Both types are essential. Neither type, alone, builds a great business at scale. Understanding which you have, and what's missing, is one of the most useful diagnostic tools a leader can have.
What operators actually do
Operators run things. Their instinct, when confronted with a problem, is to build a process, assign ownership, and create accountability structures. They care about reliability. They track what's measured. They get uncomfortable when things are undefined or when decisions aren't being made.
At their best, operators are the reason anything actually gets done. They turn strategy into plans, plans into tasks, and tasks into shipped products and served customers. They build the systems that let a business run at scale without being personally involved in every decision.
At their worst, operators optimise the wrong things. They can become so focused on process efficiency that they miss the fact that the process itself needs to change. They can confuse busyness with progress and activity with results. A team of operators without strategic challenge will execute its way into a position that no longer makes sense.
What strategists actually do
Strategists see patterns. Their instinct, when confronted with a problem, is to zoom out to understand where this fits in a broader picture, what it means for the next few years, how the market is moving. They're comfortable with ambiguity. They generate options. They get restless with anything that feels like incremental improvement when the whole approach needs rethinking.
At their best, strategists change the trajectory of a business. They identify adjacencies that operators miss. They see threats early and position for opportunities before the market has priced them in. They ask the questions that make execution teams uncomfortable in useful ways.
At their worst, strategists produce beautiful decks and frustrating delivery. They pivot before the last idea has been properly tested. They generate so many options that nothing gets decided. A team of strategists without operational discipline generates great conversations and poor results.
The imbalances that are most common
In my experience, the most common imbalance in scaling businesses is too many operators, not enough strategic challenge. This is especially true in businesses that grew through operational excellence, restaurants, retail, logistics, hospitality.
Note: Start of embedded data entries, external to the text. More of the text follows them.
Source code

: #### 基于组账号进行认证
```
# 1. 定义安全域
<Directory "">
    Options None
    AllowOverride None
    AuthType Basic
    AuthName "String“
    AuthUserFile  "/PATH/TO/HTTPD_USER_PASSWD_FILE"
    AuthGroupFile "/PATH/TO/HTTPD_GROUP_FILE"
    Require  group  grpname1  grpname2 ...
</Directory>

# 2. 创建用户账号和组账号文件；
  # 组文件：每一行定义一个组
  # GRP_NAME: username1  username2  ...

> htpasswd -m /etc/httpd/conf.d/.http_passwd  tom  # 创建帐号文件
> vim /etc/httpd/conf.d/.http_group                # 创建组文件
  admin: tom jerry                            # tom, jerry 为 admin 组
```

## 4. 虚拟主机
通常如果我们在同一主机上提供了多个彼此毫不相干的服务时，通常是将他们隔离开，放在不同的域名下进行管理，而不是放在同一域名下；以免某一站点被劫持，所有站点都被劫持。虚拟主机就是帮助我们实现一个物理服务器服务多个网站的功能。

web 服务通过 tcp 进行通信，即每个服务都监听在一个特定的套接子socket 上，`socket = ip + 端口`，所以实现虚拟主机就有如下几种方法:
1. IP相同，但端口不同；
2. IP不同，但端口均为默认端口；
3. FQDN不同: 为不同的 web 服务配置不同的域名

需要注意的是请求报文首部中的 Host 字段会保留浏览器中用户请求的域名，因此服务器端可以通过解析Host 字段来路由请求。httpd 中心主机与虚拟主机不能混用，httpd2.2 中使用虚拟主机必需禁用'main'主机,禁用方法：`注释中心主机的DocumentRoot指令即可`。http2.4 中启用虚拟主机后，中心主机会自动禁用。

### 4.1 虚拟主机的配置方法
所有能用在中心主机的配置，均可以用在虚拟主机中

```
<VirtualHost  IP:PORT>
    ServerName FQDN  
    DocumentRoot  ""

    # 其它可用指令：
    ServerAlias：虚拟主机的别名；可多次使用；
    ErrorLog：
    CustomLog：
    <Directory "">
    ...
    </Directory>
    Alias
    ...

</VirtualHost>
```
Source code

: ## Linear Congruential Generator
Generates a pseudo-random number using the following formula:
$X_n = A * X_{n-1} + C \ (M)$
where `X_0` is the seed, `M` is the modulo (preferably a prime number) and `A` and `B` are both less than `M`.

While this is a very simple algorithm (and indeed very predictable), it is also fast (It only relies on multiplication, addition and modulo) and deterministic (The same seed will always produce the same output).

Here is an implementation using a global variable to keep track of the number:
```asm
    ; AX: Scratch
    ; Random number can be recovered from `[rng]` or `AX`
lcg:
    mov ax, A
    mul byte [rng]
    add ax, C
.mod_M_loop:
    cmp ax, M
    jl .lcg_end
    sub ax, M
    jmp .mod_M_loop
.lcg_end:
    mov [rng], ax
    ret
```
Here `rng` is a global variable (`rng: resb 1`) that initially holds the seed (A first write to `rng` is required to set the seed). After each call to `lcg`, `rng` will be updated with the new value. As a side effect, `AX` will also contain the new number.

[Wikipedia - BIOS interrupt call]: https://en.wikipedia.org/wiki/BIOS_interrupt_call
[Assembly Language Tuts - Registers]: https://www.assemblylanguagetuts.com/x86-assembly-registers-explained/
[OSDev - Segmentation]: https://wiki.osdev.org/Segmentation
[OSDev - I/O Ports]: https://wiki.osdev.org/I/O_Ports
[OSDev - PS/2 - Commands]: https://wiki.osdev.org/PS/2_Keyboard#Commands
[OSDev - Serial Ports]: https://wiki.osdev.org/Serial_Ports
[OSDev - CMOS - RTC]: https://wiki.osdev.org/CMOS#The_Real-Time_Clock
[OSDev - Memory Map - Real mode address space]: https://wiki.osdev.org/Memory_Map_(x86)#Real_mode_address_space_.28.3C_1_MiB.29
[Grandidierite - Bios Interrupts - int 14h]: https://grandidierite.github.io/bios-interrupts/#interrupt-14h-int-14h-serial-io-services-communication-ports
The culture rewards execution. The senior team got promoted because they executed. Strategy feels like a distraction from the real work.
The result is a business that runs well today and misses the shifts that will determine whether it runs at all in five years. AI adoption in operationally excellent businesses often fails for exactly this reason, the operators can see that today's process works fine, and the case for disrupting it is a strategic argument that nobody on the team is built to make.
The less common but more visible imbalance is too many strategists, not enough operational spine. This is more common in VC-backed startups with visionary founders. The business has a compelling story, a clear whitespace, and a leadership team that can articulate the opportunity in every possible dimension. And it consistently fails to execute. Things don't ship on time. The product roadmap changes every quarter. The ops metrics tell a different story than the investor narrative.
How to read your own team
Some useful diagnostic questions:
- When a big problem surfaces in a leadership meeting, what happens? Does the team immediately move to process and ownership, or to broader context and implications?
- How often does the team challenge its own strategy, genuinely, not just performatively?
- What kind of hires does the team default to when they need to add capacity?
- Who in the team is most uncomfortable? Operators are uncomfortable when there's ambiguity; strategists are uncomfortable when everything feels too settled.
The team's discomfort profile tells you a lot. A team where everyone is uncomfortable with ambiguity is a team of operators. A team where nobody is uncomfortable with ambiguity probably isn't tracking the right things.
Building in the missing element
Once you've identified the imbalance, there are a few ways to address it. Hiring is the obvious one if you need more strategic challenge, hire for it deliberately. Fractional or advisory talent can be useful here, particularly if the culture makes it hard to absorb a full-time strategic hire who will challenge the orthodoxies the team has built.
But it's also worth noting that most people are capable of more range than their role requires of them. Operators who are given genuine responsibility for competitive positioning often develop more strategic instinct than you'd expect. Strategists who are required to run something to own the delivery, not just the vision, often become more operationally grounded.
The leadership teams that work best aren't perfectly balanced in some theoretical sense. They're teams where the different orientations have genuine respect for each other, where the operator doesn't dismiss strategy as "just talking" and the strategist doesn't dismiss operations as "just managing." That mutual respect is what makes a team capable of both thinking well and executing well.